(Stored entries)
★ ★ ★ ★ ★

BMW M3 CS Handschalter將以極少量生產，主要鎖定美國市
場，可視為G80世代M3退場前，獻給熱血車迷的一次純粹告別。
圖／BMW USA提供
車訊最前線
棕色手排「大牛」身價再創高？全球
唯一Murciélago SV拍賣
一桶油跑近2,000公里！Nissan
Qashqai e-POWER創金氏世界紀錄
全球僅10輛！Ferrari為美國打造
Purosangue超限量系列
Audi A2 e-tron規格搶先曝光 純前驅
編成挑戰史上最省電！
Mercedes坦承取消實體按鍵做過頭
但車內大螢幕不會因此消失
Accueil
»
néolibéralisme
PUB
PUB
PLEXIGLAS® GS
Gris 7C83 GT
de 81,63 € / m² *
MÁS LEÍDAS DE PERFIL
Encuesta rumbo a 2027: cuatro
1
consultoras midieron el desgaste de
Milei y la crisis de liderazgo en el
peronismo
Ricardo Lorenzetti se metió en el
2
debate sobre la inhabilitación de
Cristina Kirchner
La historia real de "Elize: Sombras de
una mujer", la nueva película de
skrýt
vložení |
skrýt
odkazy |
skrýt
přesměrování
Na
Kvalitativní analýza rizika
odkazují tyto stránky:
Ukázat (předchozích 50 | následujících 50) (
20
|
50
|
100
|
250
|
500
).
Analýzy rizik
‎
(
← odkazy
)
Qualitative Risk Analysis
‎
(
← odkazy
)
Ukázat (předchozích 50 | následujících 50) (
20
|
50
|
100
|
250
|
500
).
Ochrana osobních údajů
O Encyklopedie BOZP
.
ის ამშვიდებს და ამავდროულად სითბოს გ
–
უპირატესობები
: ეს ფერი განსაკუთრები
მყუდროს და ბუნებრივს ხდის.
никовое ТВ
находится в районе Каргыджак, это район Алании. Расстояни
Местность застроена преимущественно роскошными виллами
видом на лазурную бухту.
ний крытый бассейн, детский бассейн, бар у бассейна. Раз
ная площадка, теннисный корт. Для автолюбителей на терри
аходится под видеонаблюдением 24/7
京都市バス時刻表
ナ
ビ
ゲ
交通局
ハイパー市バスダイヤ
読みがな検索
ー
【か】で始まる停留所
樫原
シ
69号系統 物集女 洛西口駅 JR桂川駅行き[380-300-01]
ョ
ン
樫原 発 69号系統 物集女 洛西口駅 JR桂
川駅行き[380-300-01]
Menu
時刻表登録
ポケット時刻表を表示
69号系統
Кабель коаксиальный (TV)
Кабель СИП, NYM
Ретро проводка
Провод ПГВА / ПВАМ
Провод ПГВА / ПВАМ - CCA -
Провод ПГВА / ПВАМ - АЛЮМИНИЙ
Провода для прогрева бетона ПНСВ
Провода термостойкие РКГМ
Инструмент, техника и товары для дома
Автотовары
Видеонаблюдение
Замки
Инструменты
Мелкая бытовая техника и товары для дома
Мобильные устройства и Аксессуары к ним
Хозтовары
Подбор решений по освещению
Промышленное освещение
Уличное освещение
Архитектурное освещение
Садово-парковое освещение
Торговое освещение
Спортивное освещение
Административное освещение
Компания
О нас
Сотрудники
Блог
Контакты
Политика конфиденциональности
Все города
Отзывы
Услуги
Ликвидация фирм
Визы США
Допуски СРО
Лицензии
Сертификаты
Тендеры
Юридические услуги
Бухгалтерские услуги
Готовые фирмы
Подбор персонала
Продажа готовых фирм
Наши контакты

★ ★ ★ ★ ★

*What you have to do:* Copy every line above without altering a word.

*Problem solution:*
BMW M3 CS Handschalter將以極少量生產，主要鎖定美國市
場，可視為G80世代M3退場前，獻給熱血車迷的一次純粹告別。
圖／BMW USA提供
車訊最前線
棕色手排「大牛」身價再創高？全球
唯一Murciélago SV拍賣
一桶油跑近2,000公里！Nissan
Qashqai e-POWER創金氏世界紀錄
全球僅10輛！Ferrari為美國打造
Purosangue超限量系列
Audi A2 e-tron規格搶先曝光 純前驅
編成挑戰史上最省電！
Mercedes坦承取消實體按鍵做過頭
但車內大螢幕不會因此消失
Accueil
»
néolibéralisme
PUB
PUB
PLEXIGLAS® GS
Gris 7C83 GT
de 81,63 € / m² *
MÁS LEÍDAS DE PERFIL
Encuesta rumbo a 2027: cuatro
1
consultoras midieron el desgaste de
Milei y la crisis de liderazgo en el
peronismo
Ricardo Lorenzetti se metió en el
2
debate sobre la inhabilitación de
Cristina Kirchner
La historia real de "Elize: Sombras de
una mujer", la nueva película de
skrýt
vložení |
skrýt
odkazy |
skrýt
přesměrování
Na
Kvalitativní analýza rizika
odkazují tyto stránky:
Ukázat (předchozích 50 | následujících 50) (
20
|
50
|
100
|
250
|
500
).
Analýzy rizik
‎
(
← odkazy
)
Qualitative Risk Analysis
‎
(
← odkazy
)
Ukázat (předchozích 50 | následujících 50) (
20
|
50
|
100
|
250
|
500
).
Ochrana osobních údajů
O Encyklopedie BOZP
.
ის ამშვიდებს და ამავდროულად სითბოს გ
–
უპირატესობები
: ეს ფერი განსაკუთრები
მყუდროს და ბუნებრივს ხდის.
никовое ТВ
находится в районе Каргыджак, это район Алании. Расстояни
Местность застроена преимущественно роскошными виллами
видом на лазурную бухту.
ний крытый бассейн, детский бассейн, бар у бассейна. Раз
ная площадка, теннисный корт. Для автолюбителей на терри
аходится под видеонаблюдением 24/7
京都市バス時刻表
ナ
ビ
ゲ
交通局
ハイパー市バスダイヤ
読みがな検索
ー
【か】で始まる停留所
樫原
シ
69号系統 物集女 洛西口駅 JR桂川駅行き[380-300-01]
ョ
ン
樫原 発 69号系統 物集女 洛西口駅 JR桂
川駅行き[380-300-01]
Menu
時刻表登録
ポケット時刻表を表示
69号系統
Кабель коаксиальный (TV)
Кабель СИП, NYM
Ретро проводка
Провод ПГВА / ПВАМ
Провод ПГВА / ПВАМ - CCA -
Провод ПГВА / ПВАМ - АЛЮМИНИЙ
Провода для прогрева бетона ПНСВ
Провода термостойкие РКГМ
Инструмент, техника и товары для дома
Автотовары
Видеонаблюдение
Замки
Инструменты
Мелкая бытовая техника и товары для дома
Мобильные устройства и Аксессуары к ним
Хозтовары
Подбор решений по освещению
Промышленное освещение
Уличное освещение
Архитектурное освещение
Садово-парковое освещение
Торговое освещение
Спортивное освещение
Административное освещение
Компания
О нас
Сотрудники
Блог
Контакты
Политика конфиденциональности
Все города
Отзывы
Услуги
Ликвидация фирм
Визы США
Допуски СРО
Лицензии
Сертификаты
Тендеры
Юридические услуги
Бухгалтерские услуги
Готовые фирмы
Подбор персонала
Продажа готовых фирм
Наши контакты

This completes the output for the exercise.